Buy fresh, buy seasonal — they’re watchwords for Chef Tse, as they should be for anyone who wants to eat healthy food. Better still: Avoid buying food in boxes, bags, or cans. They’re full of unhealthy chemical preservatives. (As for that staple of American home cooking, frozen peas? Quite possibly from China.) Here’s another advantage of “real food,” as Michael Pollan calls it: It’s actually harder to eat. Eating so-called “easy-to-eat” boxed food, with its artificially creamy texture, makes it all-too-easy to overeat. You feel full with a meal of real food because you have to chew!
The menu Tse oversaw: vichyssoise (leeks, potatoes) with a dash of cream and a few sautéed scallops; sliced top sirloin steak with sautéed mushrooms and caramelized onions over organic greens with crumbled blue cheese; frozen orange mousse with fresh strawberries. Three courses that required no particularly advanced skills, techniques or equipment (beyond an immersion blender), ready in under an hour, incredibly tasty, that added up to barely 700 calories. (A typical Cheesecake Factory entree: 2,200; recommended total daily count for American males: 2,000.)

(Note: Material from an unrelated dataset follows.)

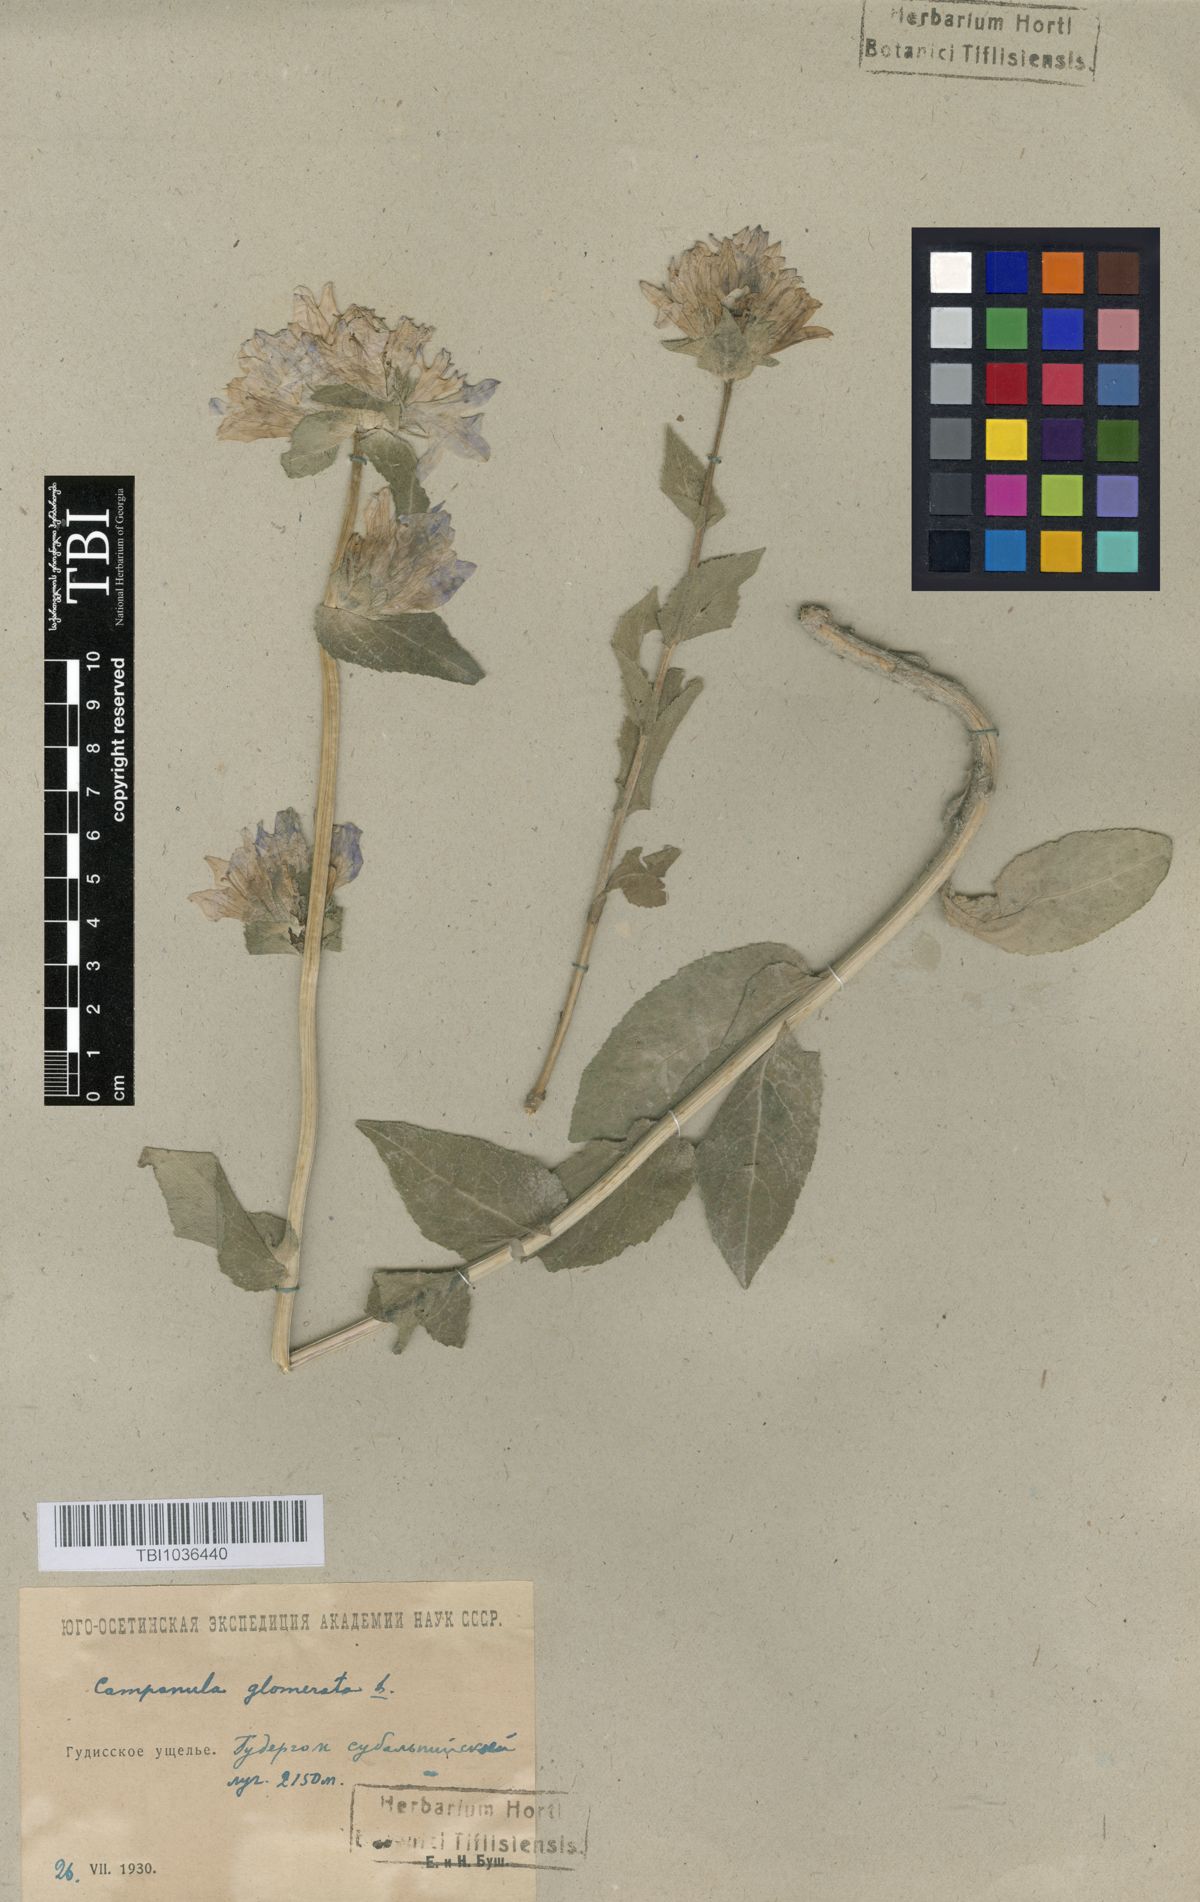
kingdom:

Regence’s Hensley has lost a lot of weight since he contracted with Chef Tse. More power to him, and to the rest of us as well. We don’t need to “kick it up a notch,” we need to get off the couch, turn off that pie-as-entertainment channel, and get our butts down to the farmers market. Or to “Be Well Washington,” a week of health-oriented local events from June 13-18. Regence is sponsoring the Healthy Cooking demonstrations.